__Problem description__: In exact form, please repeat the records from their opening line down to the line with "left eye: (453, 300)", including that line.

__The data__:

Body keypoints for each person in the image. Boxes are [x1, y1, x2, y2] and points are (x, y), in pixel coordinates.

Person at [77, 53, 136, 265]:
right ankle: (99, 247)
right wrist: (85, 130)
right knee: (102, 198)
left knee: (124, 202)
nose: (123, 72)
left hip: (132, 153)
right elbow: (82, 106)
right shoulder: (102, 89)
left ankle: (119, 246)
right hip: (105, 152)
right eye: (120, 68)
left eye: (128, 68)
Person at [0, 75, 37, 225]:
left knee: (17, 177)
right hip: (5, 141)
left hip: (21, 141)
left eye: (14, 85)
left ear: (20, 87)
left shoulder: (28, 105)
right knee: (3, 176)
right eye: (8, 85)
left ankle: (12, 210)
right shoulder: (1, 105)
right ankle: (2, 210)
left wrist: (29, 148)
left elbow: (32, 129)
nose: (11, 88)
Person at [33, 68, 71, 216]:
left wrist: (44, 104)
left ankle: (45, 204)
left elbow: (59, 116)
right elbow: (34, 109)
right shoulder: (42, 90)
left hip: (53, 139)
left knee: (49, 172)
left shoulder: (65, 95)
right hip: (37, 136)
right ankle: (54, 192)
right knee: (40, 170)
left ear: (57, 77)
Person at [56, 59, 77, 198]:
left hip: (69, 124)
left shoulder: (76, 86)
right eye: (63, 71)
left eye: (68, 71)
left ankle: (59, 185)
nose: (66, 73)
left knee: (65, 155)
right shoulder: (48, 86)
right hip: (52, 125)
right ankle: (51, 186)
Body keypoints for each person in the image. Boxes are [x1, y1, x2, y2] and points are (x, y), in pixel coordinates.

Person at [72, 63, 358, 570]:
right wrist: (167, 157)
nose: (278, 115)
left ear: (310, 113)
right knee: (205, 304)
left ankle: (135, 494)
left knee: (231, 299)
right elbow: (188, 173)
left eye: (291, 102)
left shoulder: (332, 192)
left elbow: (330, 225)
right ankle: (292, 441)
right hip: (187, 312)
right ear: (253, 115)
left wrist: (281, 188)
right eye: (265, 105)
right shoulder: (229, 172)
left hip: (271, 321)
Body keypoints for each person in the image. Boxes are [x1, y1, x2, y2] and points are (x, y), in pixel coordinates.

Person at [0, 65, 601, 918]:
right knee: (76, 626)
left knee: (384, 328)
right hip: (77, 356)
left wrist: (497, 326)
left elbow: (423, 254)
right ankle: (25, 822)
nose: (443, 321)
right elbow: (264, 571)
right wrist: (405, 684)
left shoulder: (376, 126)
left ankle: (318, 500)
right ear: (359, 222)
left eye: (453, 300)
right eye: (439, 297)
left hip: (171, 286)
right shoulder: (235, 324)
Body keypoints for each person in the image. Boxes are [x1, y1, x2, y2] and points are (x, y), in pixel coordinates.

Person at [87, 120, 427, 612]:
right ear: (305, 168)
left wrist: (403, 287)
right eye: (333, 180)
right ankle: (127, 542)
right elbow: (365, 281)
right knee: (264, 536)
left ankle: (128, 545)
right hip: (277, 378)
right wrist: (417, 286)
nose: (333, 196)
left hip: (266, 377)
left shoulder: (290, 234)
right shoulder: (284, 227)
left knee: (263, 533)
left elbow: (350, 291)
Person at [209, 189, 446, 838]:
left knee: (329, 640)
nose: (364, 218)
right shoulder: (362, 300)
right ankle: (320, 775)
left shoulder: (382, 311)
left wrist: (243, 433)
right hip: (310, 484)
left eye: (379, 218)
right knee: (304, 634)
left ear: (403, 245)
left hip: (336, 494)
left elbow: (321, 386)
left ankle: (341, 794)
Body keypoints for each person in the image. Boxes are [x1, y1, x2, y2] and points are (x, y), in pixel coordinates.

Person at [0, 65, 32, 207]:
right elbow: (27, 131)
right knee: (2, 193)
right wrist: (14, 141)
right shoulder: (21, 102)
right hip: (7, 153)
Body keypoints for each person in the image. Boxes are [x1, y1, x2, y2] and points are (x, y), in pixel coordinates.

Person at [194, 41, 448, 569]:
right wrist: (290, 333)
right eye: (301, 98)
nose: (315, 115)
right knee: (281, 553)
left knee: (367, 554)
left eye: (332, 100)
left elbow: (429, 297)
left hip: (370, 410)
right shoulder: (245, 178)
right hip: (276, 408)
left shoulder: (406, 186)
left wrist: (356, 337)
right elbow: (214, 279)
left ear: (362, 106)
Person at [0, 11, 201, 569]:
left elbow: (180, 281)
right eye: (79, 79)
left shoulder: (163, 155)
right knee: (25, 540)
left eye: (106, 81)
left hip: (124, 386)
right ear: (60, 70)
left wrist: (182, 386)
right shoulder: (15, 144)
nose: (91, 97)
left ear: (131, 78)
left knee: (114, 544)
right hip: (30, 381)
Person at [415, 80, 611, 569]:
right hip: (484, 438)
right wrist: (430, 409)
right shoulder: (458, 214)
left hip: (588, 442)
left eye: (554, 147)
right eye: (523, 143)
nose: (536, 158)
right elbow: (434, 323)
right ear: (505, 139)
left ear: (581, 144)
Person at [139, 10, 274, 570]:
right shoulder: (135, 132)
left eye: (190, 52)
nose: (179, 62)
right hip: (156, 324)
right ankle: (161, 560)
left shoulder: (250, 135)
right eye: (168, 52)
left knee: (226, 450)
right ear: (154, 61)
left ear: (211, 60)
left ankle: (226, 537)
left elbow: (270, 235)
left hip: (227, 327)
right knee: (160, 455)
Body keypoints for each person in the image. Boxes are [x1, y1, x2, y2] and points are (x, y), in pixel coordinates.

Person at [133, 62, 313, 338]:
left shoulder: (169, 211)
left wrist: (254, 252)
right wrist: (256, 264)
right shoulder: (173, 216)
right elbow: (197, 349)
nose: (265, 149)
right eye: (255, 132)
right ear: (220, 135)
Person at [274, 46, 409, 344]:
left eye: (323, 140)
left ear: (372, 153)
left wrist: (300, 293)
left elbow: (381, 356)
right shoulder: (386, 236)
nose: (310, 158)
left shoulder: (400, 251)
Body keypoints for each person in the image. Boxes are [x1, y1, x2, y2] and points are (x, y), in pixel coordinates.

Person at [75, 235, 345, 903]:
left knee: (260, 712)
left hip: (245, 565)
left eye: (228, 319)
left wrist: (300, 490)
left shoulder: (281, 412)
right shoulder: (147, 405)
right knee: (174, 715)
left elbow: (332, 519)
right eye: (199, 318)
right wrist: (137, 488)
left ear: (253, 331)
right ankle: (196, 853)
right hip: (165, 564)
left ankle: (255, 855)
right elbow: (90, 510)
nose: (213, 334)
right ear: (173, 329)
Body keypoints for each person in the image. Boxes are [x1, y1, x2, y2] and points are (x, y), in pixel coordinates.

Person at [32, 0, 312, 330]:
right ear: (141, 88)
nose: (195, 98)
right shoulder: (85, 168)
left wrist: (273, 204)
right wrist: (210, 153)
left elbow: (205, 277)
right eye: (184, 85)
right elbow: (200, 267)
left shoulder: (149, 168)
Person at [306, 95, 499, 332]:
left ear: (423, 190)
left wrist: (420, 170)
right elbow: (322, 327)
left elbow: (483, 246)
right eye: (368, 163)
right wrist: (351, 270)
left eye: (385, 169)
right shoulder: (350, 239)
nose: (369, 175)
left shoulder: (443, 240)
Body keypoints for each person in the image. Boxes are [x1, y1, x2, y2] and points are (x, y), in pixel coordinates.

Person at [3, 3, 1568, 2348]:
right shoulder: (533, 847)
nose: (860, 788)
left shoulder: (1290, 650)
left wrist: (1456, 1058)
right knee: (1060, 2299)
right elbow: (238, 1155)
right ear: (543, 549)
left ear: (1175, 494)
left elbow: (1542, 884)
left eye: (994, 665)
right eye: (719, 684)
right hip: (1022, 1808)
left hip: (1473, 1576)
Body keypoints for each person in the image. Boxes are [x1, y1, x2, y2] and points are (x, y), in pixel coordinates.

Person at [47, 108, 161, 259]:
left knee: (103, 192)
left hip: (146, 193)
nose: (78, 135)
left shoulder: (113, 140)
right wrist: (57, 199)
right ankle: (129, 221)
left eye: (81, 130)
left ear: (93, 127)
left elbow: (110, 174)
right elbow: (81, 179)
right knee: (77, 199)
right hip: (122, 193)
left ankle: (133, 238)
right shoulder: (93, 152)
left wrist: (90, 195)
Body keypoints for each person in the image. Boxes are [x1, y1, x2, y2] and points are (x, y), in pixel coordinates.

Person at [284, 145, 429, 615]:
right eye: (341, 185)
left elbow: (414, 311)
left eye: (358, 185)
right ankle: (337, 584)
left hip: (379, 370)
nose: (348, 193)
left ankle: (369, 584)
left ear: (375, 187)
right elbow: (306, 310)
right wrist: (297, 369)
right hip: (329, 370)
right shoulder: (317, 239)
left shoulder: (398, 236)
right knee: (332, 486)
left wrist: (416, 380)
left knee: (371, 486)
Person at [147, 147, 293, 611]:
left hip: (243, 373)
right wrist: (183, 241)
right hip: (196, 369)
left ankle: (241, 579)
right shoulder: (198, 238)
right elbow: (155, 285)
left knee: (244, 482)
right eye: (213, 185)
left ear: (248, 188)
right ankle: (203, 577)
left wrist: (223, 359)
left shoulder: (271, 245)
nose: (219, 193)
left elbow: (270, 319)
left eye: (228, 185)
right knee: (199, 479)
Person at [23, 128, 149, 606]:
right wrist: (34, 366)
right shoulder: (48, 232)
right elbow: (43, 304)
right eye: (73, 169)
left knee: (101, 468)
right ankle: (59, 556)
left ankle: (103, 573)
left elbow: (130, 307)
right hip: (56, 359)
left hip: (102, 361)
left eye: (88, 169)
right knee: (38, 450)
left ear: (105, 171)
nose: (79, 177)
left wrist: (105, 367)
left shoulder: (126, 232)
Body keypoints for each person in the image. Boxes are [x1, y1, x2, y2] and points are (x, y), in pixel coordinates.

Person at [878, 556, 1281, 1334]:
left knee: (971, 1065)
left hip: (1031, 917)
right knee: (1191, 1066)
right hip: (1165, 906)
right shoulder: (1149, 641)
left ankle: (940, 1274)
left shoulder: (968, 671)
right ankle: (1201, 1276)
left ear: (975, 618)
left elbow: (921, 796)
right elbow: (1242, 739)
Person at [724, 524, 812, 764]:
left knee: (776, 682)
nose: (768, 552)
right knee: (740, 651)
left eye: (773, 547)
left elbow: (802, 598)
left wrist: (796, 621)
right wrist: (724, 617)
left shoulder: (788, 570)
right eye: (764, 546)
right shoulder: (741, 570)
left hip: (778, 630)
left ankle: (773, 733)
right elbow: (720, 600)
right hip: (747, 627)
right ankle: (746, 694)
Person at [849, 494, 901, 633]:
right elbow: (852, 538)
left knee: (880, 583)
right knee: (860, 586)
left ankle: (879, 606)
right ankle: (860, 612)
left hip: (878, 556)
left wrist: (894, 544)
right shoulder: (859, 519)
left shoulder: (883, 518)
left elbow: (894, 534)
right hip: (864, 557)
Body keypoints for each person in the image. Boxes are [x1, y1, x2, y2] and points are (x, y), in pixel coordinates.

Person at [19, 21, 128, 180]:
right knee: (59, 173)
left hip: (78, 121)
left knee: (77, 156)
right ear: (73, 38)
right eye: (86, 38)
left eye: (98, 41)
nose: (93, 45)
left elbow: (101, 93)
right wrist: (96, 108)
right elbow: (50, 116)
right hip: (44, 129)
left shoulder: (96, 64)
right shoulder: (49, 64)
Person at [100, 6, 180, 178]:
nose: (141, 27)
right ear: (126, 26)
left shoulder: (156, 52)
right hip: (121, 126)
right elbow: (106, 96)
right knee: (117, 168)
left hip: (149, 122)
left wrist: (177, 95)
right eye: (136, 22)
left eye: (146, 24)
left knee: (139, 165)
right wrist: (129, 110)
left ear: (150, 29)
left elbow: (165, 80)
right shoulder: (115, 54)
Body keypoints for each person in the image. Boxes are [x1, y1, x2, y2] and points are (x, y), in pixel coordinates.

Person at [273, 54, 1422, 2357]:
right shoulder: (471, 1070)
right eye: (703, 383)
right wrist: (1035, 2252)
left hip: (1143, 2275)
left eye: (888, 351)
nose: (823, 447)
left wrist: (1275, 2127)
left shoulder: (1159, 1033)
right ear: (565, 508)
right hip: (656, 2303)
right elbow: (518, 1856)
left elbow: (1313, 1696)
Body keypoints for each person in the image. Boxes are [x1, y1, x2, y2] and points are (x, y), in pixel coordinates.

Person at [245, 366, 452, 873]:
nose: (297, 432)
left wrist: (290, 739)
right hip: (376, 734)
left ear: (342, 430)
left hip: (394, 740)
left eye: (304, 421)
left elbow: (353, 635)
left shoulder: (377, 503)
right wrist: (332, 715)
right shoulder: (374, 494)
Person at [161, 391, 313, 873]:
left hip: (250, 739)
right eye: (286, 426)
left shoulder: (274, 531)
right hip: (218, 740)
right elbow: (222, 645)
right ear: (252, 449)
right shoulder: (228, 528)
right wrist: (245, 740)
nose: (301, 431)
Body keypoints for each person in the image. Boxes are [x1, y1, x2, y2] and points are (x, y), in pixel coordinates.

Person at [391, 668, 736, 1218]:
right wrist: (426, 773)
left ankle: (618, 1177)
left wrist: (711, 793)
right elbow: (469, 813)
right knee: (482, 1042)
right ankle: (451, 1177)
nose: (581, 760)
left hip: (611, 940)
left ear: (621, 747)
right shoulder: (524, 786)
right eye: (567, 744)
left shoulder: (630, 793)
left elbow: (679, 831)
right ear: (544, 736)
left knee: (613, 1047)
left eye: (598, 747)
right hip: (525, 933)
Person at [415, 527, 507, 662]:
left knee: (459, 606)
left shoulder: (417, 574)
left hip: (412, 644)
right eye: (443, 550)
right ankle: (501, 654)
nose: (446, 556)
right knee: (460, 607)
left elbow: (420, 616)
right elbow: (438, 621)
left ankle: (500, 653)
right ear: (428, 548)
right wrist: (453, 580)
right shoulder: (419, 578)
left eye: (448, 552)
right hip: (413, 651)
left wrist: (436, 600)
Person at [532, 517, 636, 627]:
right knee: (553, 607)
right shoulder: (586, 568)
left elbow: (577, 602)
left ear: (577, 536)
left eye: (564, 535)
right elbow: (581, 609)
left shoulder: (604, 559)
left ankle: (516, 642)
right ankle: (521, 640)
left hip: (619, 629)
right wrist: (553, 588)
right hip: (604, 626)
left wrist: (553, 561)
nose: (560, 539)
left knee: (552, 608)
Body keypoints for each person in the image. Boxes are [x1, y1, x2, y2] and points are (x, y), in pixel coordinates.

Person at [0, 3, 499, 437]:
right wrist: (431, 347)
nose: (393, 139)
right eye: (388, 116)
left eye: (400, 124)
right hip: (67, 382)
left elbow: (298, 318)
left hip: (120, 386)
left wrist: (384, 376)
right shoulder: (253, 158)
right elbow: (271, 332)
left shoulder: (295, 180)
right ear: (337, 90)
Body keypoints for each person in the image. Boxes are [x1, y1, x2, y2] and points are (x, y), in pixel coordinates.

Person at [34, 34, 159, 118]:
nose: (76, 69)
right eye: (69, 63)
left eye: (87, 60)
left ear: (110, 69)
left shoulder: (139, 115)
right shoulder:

__Exercise solution__:
Body keypoints for each person in the image. Boxes are [x1, y1, x2, y2] and points are (x, y), in pixel coordinates.

Person at [77, 53, 136, 265]:
right ankle: (99, 247)
right wrist: (85, 130)
right knee: (102, 198)
left knee: (124, 202)
nose: (123, 72)
left hip: (132, 153)
right elbow: (82, 106)
right shoulder: (102, 89)
left ankle: (119, 246)
right hip: (105, 152)
right eye: (120, 68)
left eye: (128, 68)
Person at [0, 75, 37, 225]:
left knee: (17, 177)
right hip: (5, 141)
left hip: (21, 141)
left eye: (14, 85)
left ear: (20, 87)
left shoulder: (28, 105)
right knee: (3, 176)
right eye: (8, 85)
left ankle: (12, 210)
right shoulder: (1, 105)
right ankle: (2, 210)
left wrist: (29, 148)
left elbow: (32, 129)
nose: (11, 88)
Person at [33, 68, 71, 216]:
left wrist: (44, 104)
left ankle: (45, 204)
left elbow: (59, 116)
right elbow: (34, 109)
right shoulder: (42, 90)
left hip: (53, 139)
left knee: (49, 172)
left shoulder: (65, 95)
right hip: (37, 136)
right ankle: (54, 192)
right knee: (40, 170)
left ear: (57, 77)
Person at [56, 59, 77, 198]:
left hip: (69, 124)
left shoulder: (76, 86)
right eye: (63, 71)
left eye: (68, 71)
left ankle: (59, 185)
nose: (66, 73)
left knee: (65, 155)
right shoulder: (48, 86)
right hip: (52, 125)
right ankle: (51, 186)
Body keypoints for each person in the image. Boxes are [x1, y1, x2, y2] and points are (x, y), in pixel coordinates.

Person at [72, 63, 358, 570]:
right wrist: (167, 157)
nose: (278, 115)
left ear: (310, 113)
right knee: (205, 304)
left ankle: (135, 494)
left knee: (231, 299)
right elbow: (188, 173)
left eye: (291, 102)
left shoulder: (332, 192)
left elbow: (330, 225)
right ankle: (292, 441)
right hip: (187, 312)
right ear: (253, 115)
left wrist: (281, 188)
right eye: (265, 105)
right shoulder: (229, 172)
left hip: (271, 321)
Body keypoints for each person in the image. Boxes are [x1, y1, x2, y2] and points are (x, y), in pixel coordinates.

Person at [0, 65, 601, 918]:
right knee: (76, 626)
left knee: (384, 328)
right hip: (77, 356)
left wrist: (497, 326)
left elbow: (423, 254)
right ankle: (25, 822)
nose: (443, 321)
right elbow: (264, 571)
right wrist: (405, 684)
left shoulder: (376, 126)
left ankle: (318, 500)
right ear: (359, 222)
left eye: (453, 300)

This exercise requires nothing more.